[Material for this task Boundary: Start]

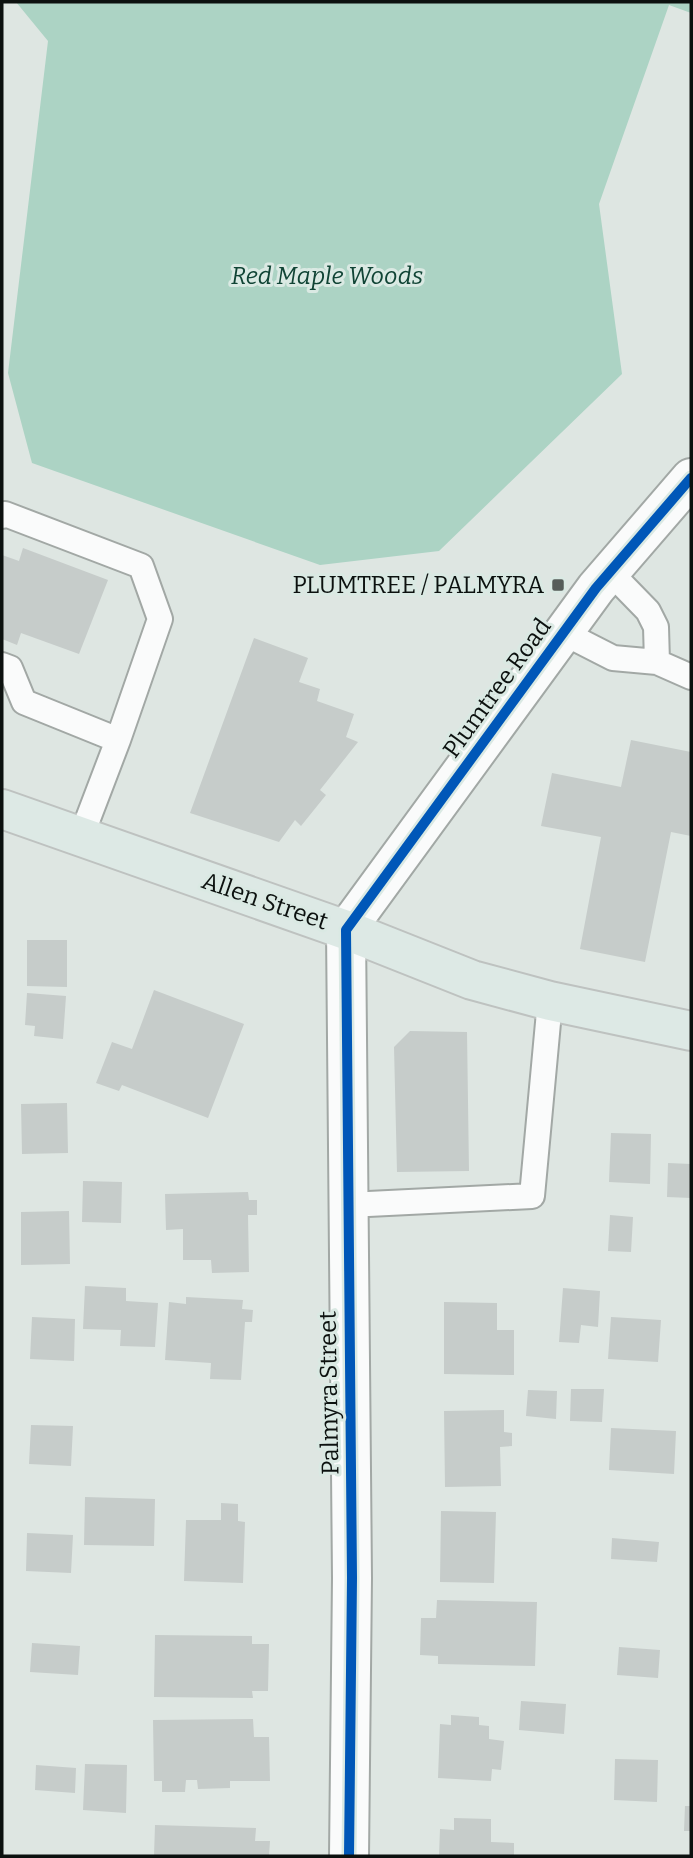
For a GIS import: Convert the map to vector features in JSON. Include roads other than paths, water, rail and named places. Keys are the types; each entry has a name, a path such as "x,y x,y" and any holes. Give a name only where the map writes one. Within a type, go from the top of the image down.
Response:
{"main road":[{"name":"Allen Street","path":"2,809 346,930 472,980 550,1001 691,1031"}],"street":[{"name":"Plumtree Road","path":"346,930 610,572 691,478"},
{"name":"Palmyra Street","path":"346,930 352,1578 349,1856"}],"lane":[{"path":"2,516 5,514 141,566 160,619 81,837"},
{"path":"610,572 648,611 656,627 657,662"},
{"path":"564,633 613,658 657,662 691,677"},
{"path":"2,665 10,668 13,707 118,740"},
{"path":"348,1205 532,1196 550,1001"}],"place":[{"name":"PLUMTREE / PALMYRA","path":"558,585"}],"park label":[{"name":"Red Maple Woods","path":"327,276"}]}
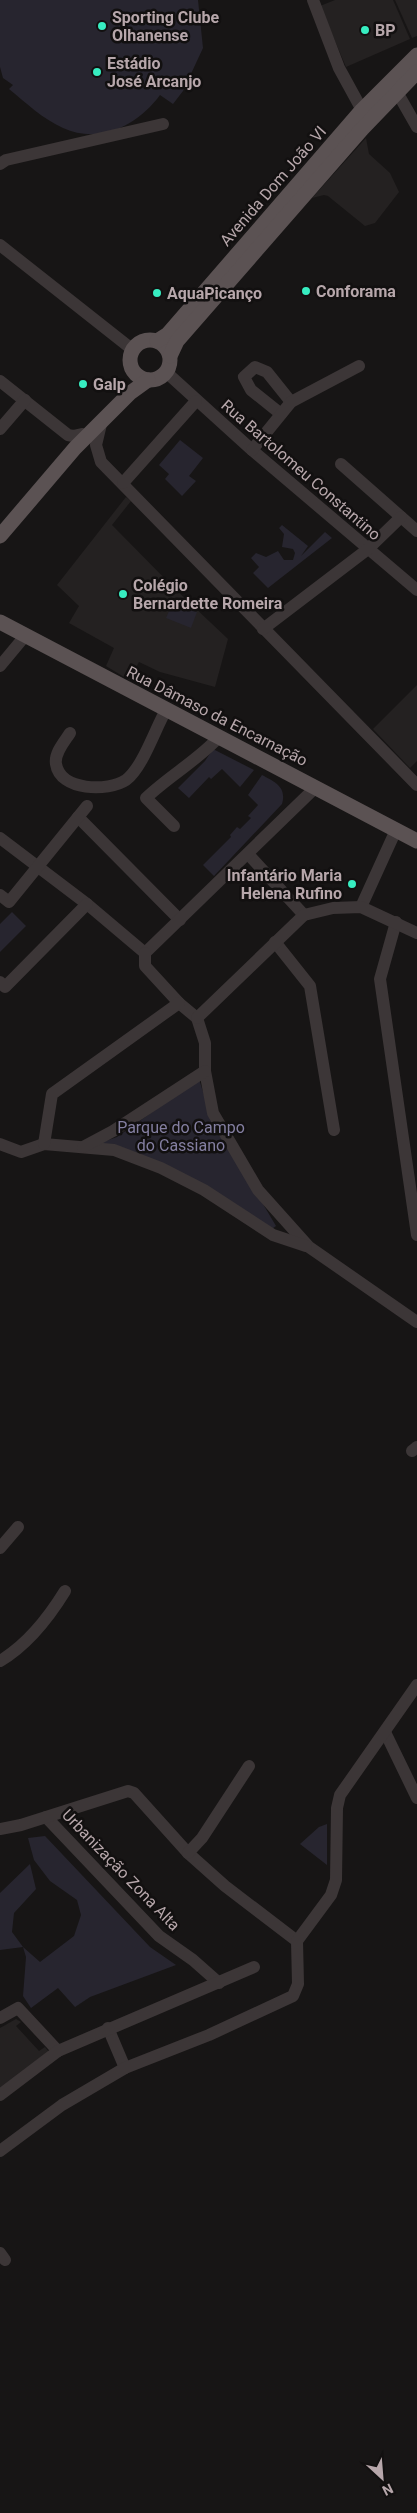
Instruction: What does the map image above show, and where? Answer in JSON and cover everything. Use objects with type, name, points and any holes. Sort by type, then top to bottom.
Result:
[{"type":"main road","name":"Avenida Dom João VI","points":[[157,341],[168,334],[362,110],[417,55]]},
{"type":"main road","name":"Avenida Dom João VI","points":[[170,356],[177,341],[397,92],[417,72]]},
{"type":"main road","points":[[0,536],[75,448],[102,424],[130,393],[148,380],[161,377],[166,372],[170,356],[164,346],[157,341],[143,342],[133,350],[130,363],[137,375],[148,380]]},
{"type":"main road","points":[[75,448],[82,434],[117,394],[133,370]]},
{"type":"main road","name":"Rua Dâmaso da Encarnação","points":[[0,622],[417,841]]},
{"type":"street","points":[[314,0],[339,68],[362,110]]},
{"type":"street","points":[[397,92],[417,127]]},
{"type":"street","points":[[0,164],[6,160],[163,124]]},
{"type":"street","points":[[0,245],[133,350]]},
{"type":"street","points":[[252,450],[291,402],[359,366]]},
{"type":"street","points":[[281,414],[251,390],[244,378],[255,367],[267,372],[291,402]]},
{"type":"street","name":"Rua Bartolomeu Constantino","points":[[166,372],[252,450],[417,590]]},
{"type":"street","points":[[0,381],[68,435],[82,434]]},
{"type":"street","points":[[0,430],[25,400]]},
{"type":"street","points":[[123,483],[196,401]]},
{"type":"street","points":[[102,424],[96,445],[101,462],[417,785]]},
{"type":"street","points":[[341,464],[417,531]]},
{"type":"street","points":[[263,629],[368,549],[402,517]]},
{"type":"street","points":[[0,666],[25,636]]},
{"type":"street","points":[[70,733],[58,752],[56,762],[58,770],[79,786],[106,787],[125,780],[132,774],[166,710]]},
{"type":"street","points":[[174,826],[146,798],[166,779],[219,737]]},
{"type":"street","points":[[178,781],[199,754]]},
{"type":"street","points":[[316,787],[146,953],[145,966],[197,1018],[205,1043],[204,1071],[213,1113],[258,1190],[308,1247],[417,1322]]},
{"type":"street","points":[[0,895],[9,902],[39,867],[86,806]]},
{"type":"street","points":[[78,817],[180,920]]},
{"type":"street","points":[[361,907],[396,830]]},
{"type":"street","points":[[0,838],[87,904],[146,953]]},
{"type":"street","points":[[248,854],[304,915]]},
{"type":"street","points":[[0,982],[5,987],[87,904]]},
{"type":"street","points":[[197,1018],[304,915],[333,908],[361,907],[417,933]]},
{"type":"street","points":[[396,922],[380,979],[417,1235]]},
{"type":"street","points":[[276,942],[310,986],[334,1130]]},
{"type":"street","points":[[44,1144],[52,1094],[179,1002]]},
{"type":"street","points":[[83,1147],[113,1131],[204,1071]]},
{"type":"street","points":[[0,1144],[21,1152],[44,1144],[114,1150],[161,1168],[204,1190],[273,1235],[308,1247]]},
{"type":"street","points":[[0,1548],[18,1527]]},
{"type":"street","points":[[3,1655],[53,1610],[65,1591]]},
{"type":"street","points":[[0,2151],[62,2105],[125,2068],[210,2035],[293,1996],[298,1984],[297,1941],[331,1895],[336,1880],[337,1808],[340,1795],[417,1684]]},
{"type":"street","points":[[385,1732],[417,1798]]},
{"type":"street","points":[[188,1853],[202,1838],[249,1766]]},
{"type":"street","points":[[0,1829],[46,1817],[128,1791],[140,1797],[164,1828],[188,1853],[225,1886],[297,1941]]},
{"type":"street","name":"Urbanização Zona Alta","points":[[46,1817],[158,1936],[199,1965],[219,1984]]},
{"type":"street","points":[[0,2095],[58,2051],[108,2028],[219,1984],[254,1967]]},
{"type":"street","points":[[0,2018],[18,2008],[58,2051]]},
{"type":"street","points":[[108,2028],[125,2068]]},
{"type":"shaded area","points":[[335,0],[393,0],[410,39],[346,67],[320,6]]},
{"type":"shaded area","points":[[395,0],[417,0],[417,36],[412,38]]},
{"type":"shaded area","points":[[366,138],[369,154],[390,173],[399,192],[375,223],[365,226],[328,196],[312,198]]},
{"type":"shaded area","name":"Colégio Bernardette Romeira","points":[[126,497],[131,501],[112,525],[228,639],[215,687],[160,672],[139,662],[129,680],[106,666],[114,648],[69,623],[79,606],[57,585]]},
{"type":"shaded area","points":[[417,685],[417,761],[410,768],[373,729]]},
{"type":"shaded area","points":[[16,2019],[21,2022],[16,2026],[39,2051],[45,2047],[49,2052],[0,2091],[0,2028]]},
{"type":"green space","name":"Estádio José Arcanjo","points":[[0,0],[198,0],[203,48],[183,91],[173,104],[160,95],[141,115],[117,129],[104,133],[77,133],[49,120],[9,89],[13,85],[3,78],[0,67]]},
{"type":"green space","points":[[180,440],[203,458],[189,476],[196,481],[182,496],[165,479],[169,474],[159,465]]},
{"type":"green space","points":[[282,525],[308,546],[301,556],[325,532],[332,538],[268,588],[253,573],[259,567],[251,558],[256,553],[266,557],[278,551],[284,560],[293,560],[295,553],[293,549],[282,547],[284,534],[279,528]]},
{"type":"green space","points":[[173,602],[197,612],[191,628],[166,618]]},
{"type":"green space","points":[[213,749],[254,770],[240,787],[222,769],[211,779],[209,777],[189,798],[178,788],[205,761]]},
{"type":"green space","points":[[262,775],[279,786],[283,793],[282,804],[214,876],[203,865],[231,837],[230,835],[237,827],[240,829],[251,818],[248,816],[258,805],[248,795]]},
{"type":"green space","points":[[12,912],[26,926],[0,952],[0,924]]},
{"type":"green space","name":"Parque do Campo do Cassiano","points":[[199,1079],[210,1114],[276,1226],[272,1229],[100,1143],[117,1137]]},
{"type":"green space","points":[[327,1824],[327,1865],[300,1844],[319,1827]]},
{"type":"green space","points":[[45,1836],[150,1947],[176,1965],[90,1997],[75,2007],[58,1988],[31,2008],[23,1996],[26,1957],[23,1947],[40,1962],[74,1936],[81,1915],[77,1900],[50,1881],[34,1860],[28,1838]]},
{"type":"green space","points":[[30,1864],[36,1889],[14,1913],[12,1932],[23,1947],[0,1950],[0,1893]]},
{"type":"place","name":"Sporting Clube Olhanense","points":[[102,26]]},
{"type":"place","name":"BP","points":[[365,30]]},
{"type":"place","name":"Estádio José Arcanjo","points":[[97,72]]},
{"type":"place","name":"Conforama","points":[[306,291]]},
{"type":"place","name":"AquaPicanço","points":[[157,293]]},
{"type":"place","name":"Galp","points":[[83,384]]},
{"type":"place","name":"Colégio Bernardette Romeira","points":[[123,594]]},
{"type":"place","name":"Infantário Maria Helena Rufino","points":[[352,884]]}]
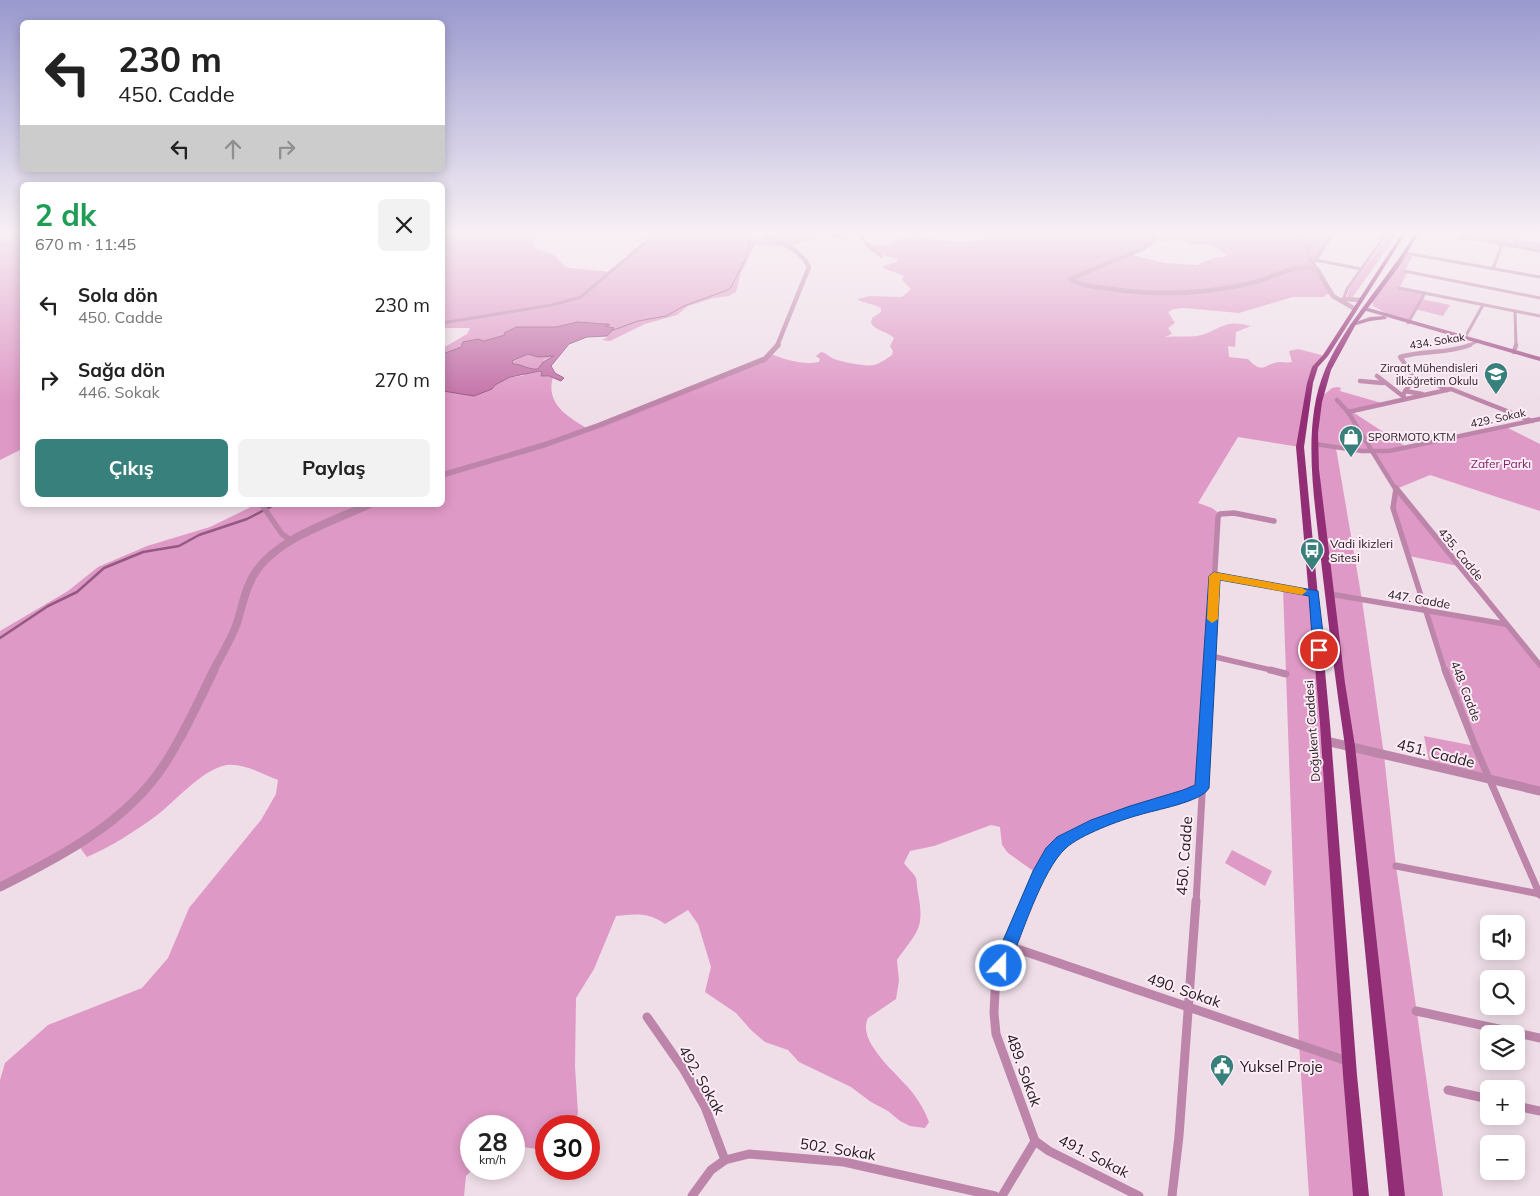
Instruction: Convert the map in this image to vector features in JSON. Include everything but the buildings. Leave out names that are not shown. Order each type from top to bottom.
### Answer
[{"type":"main road","name":"Doğukent Caddesi","points":[[1361,1196],[1349,1061],[1326,740],[1300,447],[1310,383],[1316,366],[1360,307],[1371,289]]},
{"type":"main road","name":"Doğukent Caddesi","points":[[1380,289],[1372,300],[1360,307],[1328,370],[1322,387],[1315,444],[1330,594],[1350,746],[1397,1196]]},
{"type":"main road","points":[[1372,300],[1376,309],[1400,321]]},
{"type":"main road","points":[[1360,307],[1400,321],[1540,359]]},
{"type":"main road","points":[[1353,324],[1372,318],[1400,321]]},
{"type":"street","points":[[445,323],[552,305],[581,297],[591,289]]},
{"type":"street","points":[[445,474],[544,445],[635,412],[751,365],[771,354],[777,347],[800,289]]},
{"type":"street","points":[[1107,289],[1158,295],[1217,289]]},
{"type":"street","points":[[1328,289],[1332,296],[1360,307]]},
{"type":"street","points":[[1342,299],[1347,289]]},
{"type":"street","points":[[1403,289],[1540,316]]},
{"type":"street","points":[[1494,289],[1540,298]]},
{"type":"street","points":[[1400,321],[1425,293]]},
{"type":"street","points":[[1342,299],[1360,307]]},
{"type":"street","points":[[1464,339],[1484,305]]},
{"type":"street","points":[[1514,352],[1516,348],[1515,311]]},
{"type":"street","name":"434. Sokak","points":[[1413,380],[1411,372],[1400,357],[1462,347],[1476,342]]},
{"type":"street","points":[[1377,376],[1383,383]]},
{"type":"street","points":[[1404,395],[1413,380],[1436,384],[1447,390]]},
{"type":"street","points":[[1360,381],[1383,383],[1404,395],[1426,395]]},
{"type":"street","points":[[1348,412],[1404,395],[1426,395],[1451,389],[1532,421]]},
{"type":"street","name":"435. Cadde","points":[[1337,400],[1348,412],[1371,452],[1396,489],[1540,665]]},
{"type":"street","name":"429. Sokak","points":[[1315,444],[1371,452],[1396,450],[1540,419]]},
{"type":"street","name":"448. Cadde","points":[[1396,489],[1393,508],[1446,673],[1540,894]]},
{"type":"street","points":[[263,507],[282,534],[292,540]]},
{"type":"street","points":[[0,887],[56,859],[125,811],[163,767],[181,737],[236,625],[248,586],[255,572],[276,551],[292,540],[364,507]]},
{"type":"street","name":"450. Cadde","points":[[1172,1196],[1179,1136],[1211,656],[1218,517],[1220,514],[1234,513],[1274,521]]},
{"type":"street","points":[[1214,576],[1314,594]]},
{"type":"street","name":"447. Cadde","points":[[1330,594],[1505,624]]},
{"type":"street","points":[[1211,656],[1286,674]]},
{"type":"street","name":"451. Cadde","points":[[1326,740],[1491,781],[1540,791]]},
{"type":"street","name":"489. Sokak","points":[[1036,1142],[996,1034],[993,1019],[997,976],[1039,875],[1051,853],[1062,842],[1096,825],[1135,810],[1187,795],[1202,788]]},
{"type":"street","points":[[1396,866],[1540,894]]},
{"type":"street","name":"490. Sokak","points":[[1008,946],[1349,1061]]},
{"type":"street","points":[[1416,1011],[1540,1038]]},
{"type":"street","name":"492. Sokak","points":[[647,1018],[684,1070],[705,1107],[725,1160]]},
{"type":"street","points":[[1448,1090],[1480,1097]]},
{"type":"street","points":[[1525,1108],[1540,1111]]},
{"type":"street","points":[[1002,1196],[1036,1142]]},
{"type":"street","name":"491. Sokak","points":[[1036,1142],[1049,1151],[1139,1196]]},
{"type":"street","name":"502. Sokak","points":[[692,1196],[711,1170],[725,1160],[749,1154],[844,1162],[995,1196]]},
{"type":"green space","points":[[0,289],[20,289],[20,450],[0,460]]},
{"type":"green space","points":[[445,289],[737,289],[736,292],[729,296],[714,298],[688,306],[677,315],[645,324],[610,341],[602,340],[606,338],[612,327],[605,326],[608,325],[606,323],[574,322],[556,327],[513,328],[504,333],[505,335],[484,341],[479,339],[464,342],[459,348],[445,353],[445,347],[467,334],[470,328],[445,328]]},
{"type":"green space","points":[[911,289],[1328,289],[1331,295],[1327,294],[1323,297],[1293,297],[1239,313],[1184,308],[1168,312],[1175,323],[1168,328],[1172,334],[1165,337],[1197,336],[1234,323],[1251,326],[1236,332],[1235,347],[1228,346],[1229,357],[1248,359],[1261,368],[1280,362],[1292,362],[1289,351],[1298,349],[1325,356],[1315,367],[1300,447],[1238,437],[1198,503],[1212,508],[1220,514],[1202,788],[1135,810],[1062,842],[1039,875],[1008,853],[1002,845],[1000,827],[991,825],[934,846],[910,851],[904,863],[916,878],[920,905],[920,923],[914,936],[897,960],[899,981],[896,999],[868,1018],[866,1027],[873,1047],[922,1106],[929,1122],[925,1128],[910,1126],[900,1121],[851,1087],[799,1062],[788,1050],[765,1042],[736,1013],[705,992],[711,967],[698,924],[688,910],[665,924],[653,917],[636,914],[616,916],[594,969],[576,998],[575,1067],[578,1115],[535,1115],[535,1149],[525,1147],[525,1115],[460,1115],[460,1180],[466,1180],[464,1196],[0,1196],[0,1080],[5,1063],[48,1025],[142,988],[168,958],[189,908],[261,820],[276,794],[278,780],[240,766],[227,765],[218,768],[199,779],[156,816],[114,843],[87,857],[78,845],[0,887],[0,631],[68,591],[98,567],[147,546],[210,527],[251,507],[445,507],[445,391],[476,395],[492,389],[495,385],[510,377],[542,371],[541,376],[553,377],[552,395],[560,409],[588,429],[771,354],[795,361],[813,363],[819,362],[820,359],[816,356],[821,352],[834,359],[848,363],[877,364],[892,355],[893,351],[890,346],[894,338],[871,323],[872,318],[881,312],[881,308],[857,299],[870,296],[902,297]]},
{"type":"green space","points":[[1349,289],[1359,289],[1352,298],[1347,298]]},
{"type":"green space","points":[[1380,289],[1403,289],[1425,293],[1421,299],[1450,305],[1443,316],[1415,309],[1409,321],[1396,319],[1373,306],[1372,300]]},
{"type":"green space","points":[[528,354],[540,357],[556,355],[544,360],[538,369],[513,364],[512,362]]},
{"type":"green space","name":"Zafer Parkı","points":[[1332,388],[1341,388],[1340,391],[1385,404],[1351,411],[1408,448],[1506,427],[1540,444],[1540,511],[1430,475],[1396,489],[1371,452],[1336,448],[1362,600],[1384,755],[1396,866],[1443,1196],[1397,1196],[1315,444],[1321,392],[1325,394]]},
{"type":"green space","points":[[1396,489],[1458,566],[1409,556],[1393,508]]},
{"type":"green space","points":[[1283,588],[1314,594],[1360,1196],[1309,1196],[1299,1044]]},
{"type":"green space","points":[[1427,612],[1505,624],[1540,665],[1540,791],[1430,766],[1424,736],[1475,746]]},
{"type":"green space","points":[[1232,850],[1272,871],[1265,886],[1225,863]]},
{"type":"shaded area","points":[[577,322],[608,324],[610,325],[605,326],[614,328],[607,336],[587,337],[569,344],[551,366],[555,373],[564,378],[561,381],[549,376],[541,376],[542,372],[540,371],[510,377],[495,385],[492,389],[474,396],[445,391],[445,353],[461,347],[463,342],[478,339],[484,341],[505,335],[504,333],[516,327],[556,327]],"holes":[[[528,354],[538,357],[554,356],[543,362],[538,369],[513,364],[512,361]]]},
{"type":"waterway","points":[[611,331],[638,321],[666,316],[684,306],[730,289]]},
{"type":"waterway","points":[[0,638],[48,606],[77,592],[104,568],[143,552],[179,546],[199,535],[247,519],[270,507]]},
{"type":"slow traffic","points":[[1212,619],[1214,576],[1302,591]]},
{"type":"place","name":"Ziraat Mühendisleri İlköğretim Okulu","points":[[1496,395]]},
{"type":"place","name":"SPORMOTO KTM","points":[[1351,458]]},
{"type":"place","name":"Vadi İkizleri Sitesi","points":[[1312,571]]},
{"type":"place","name":"Yuksel Proje","points":[[1222,1087]]},
{"type":"route","points":[[1001,966],[1039,875],[1051,853],[1062,842],[1096,825],[1135,810],[1187,795],[1202,788],[1211,656],[1214,576],[1314,594],[1319,650]]}]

[Material for this task Boundary: End]

§ **What the task asks**
What lines of the preceding data include the string "Bernardette"? Pull them out.

§ **Reply to the task**
{"type":"shaded area","name":"Colégio Bernardette Romeira","points":[[126,497],[131,501],[112,525],[228,639],[215,687],[160,672],[139,662],[129,680],[106,666],[114,648],[69,623],[79,606],[57,585]]},
{"type":"place","name":"Colégio Bernardette Romeira","points":[[123,594]]},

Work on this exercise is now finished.